Equally notable, Fantastico displayed a number of leaked secret documents that help shed light on recent reports about efforts made by the NSA and its British counterpart GCHQ to break encryption. In a joint scoop last week, the New York Times, ProPublica, and the Guardian claimed that the spy agencies had “cracked much of the online encryption relied upon by hundreds of millions of people” to protect their online data. However, it was not clear from the reports exactly what encryption protocols had been “cracked” and the tone of the scoops, as I noted at the time, seemed excessively alarmist.

Now, documents published by Fantastico appear to show that, far from “cracking” SSL encryption—a commonly used protocol that shows up in your browser as HTTPS—the spy agencies have been forced to resort to so-called “man-in-the-middle” attacks to circumvent the encryption by impersonating security certificates in order to intercept data.

Prior to the increased adoption of SSL in recent years, government spies would have been able to covertly siphon emails and other data in unencrypted format straight off of Internet cables with little difficulty. SSL encryption seriously dented that capability and was likely a factor in why the NSA started the PRISM Internet surveillance program, which involves obtaining data from Internet companies directly.

However, in some cases GCHQ and the NSA appear to have taken a more aggressive and controversial route—on at least one occasion bypassing the need to approach Google directly by performing a man-in-the-middle attack to impersonate Google security certificates. One document published by Fantastico, apparently taken from an NSA presentation that also contains some GCHQ slides, describes “how the attack was done” to apparently snoop on SSL traffic. The document illustrates with a diagram how one of the agencies appears to have hacked into a target’s Internet router and covertly redirected targeted Google traffic using a fake security certificate so it could intercept the information in unencrypted format.

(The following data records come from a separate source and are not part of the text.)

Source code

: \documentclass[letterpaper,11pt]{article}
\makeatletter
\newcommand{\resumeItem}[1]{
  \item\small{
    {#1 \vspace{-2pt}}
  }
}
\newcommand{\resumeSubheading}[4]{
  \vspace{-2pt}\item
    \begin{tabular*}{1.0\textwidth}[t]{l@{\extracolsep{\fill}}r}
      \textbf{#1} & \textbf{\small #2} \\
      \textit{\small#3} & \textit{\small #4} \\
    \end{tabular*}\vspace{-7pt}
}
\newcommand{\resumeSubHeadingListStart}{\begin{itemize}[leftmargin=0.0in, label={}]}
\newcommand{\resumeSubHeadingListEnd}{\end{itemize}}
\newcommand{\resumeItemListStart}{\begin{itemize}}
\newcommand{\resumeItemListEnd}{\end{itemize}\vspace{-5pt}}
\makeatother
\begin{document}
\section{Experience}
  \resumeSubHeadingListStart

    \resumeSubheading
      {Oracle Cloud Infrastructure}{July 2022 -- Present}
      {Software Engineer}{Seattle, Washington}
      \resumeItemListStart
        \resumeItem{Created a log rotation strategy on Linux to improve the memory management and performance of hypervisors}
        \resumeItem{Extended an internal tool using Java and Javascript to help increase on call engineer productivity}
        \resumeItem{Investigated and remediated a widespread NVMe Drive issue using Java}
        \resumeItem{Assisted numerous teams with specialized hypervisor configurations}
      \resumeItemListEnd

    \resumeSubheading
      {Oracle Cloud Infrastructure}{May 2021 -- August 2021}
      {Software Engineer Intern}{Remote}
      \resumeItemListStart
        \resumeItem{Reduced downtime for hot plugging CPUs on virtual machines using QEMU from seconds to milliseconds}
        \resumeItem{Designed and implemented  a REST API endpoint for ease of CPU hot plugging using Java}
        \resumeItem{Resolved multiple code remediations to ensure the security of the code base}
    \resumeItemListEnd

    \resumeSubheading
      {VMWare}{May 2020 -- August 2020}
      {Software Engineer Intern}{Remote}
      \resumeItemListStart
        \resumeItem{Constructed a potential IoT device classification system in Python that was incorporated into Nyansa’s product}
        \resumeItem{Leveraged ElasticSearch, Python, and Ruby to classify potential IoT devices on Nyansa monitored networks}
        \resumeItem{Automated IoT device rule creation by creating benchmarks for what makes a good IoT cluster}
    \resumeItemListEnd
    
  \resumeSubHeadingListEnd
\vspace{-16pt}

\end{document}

Documents from GCHQ’s “network exploitation” unit show that it operates a program called “FLYING PIG” that was started up in response to an increasing use of SSL encryption by email providers like Yahoo, Google, and Hotmail. The FLYING PIG system appears to allow it to identify information related to use of the anonymity browser Tor (it has the option to query “Tor events”) and also allows spies to collect information about specific SSL encryption certificates. GCHQ’s network exploitation unit boasts in one document that it is able to collect traffic not only from foreign government networks—but  from airlines, energy companies, and financial organizations, too.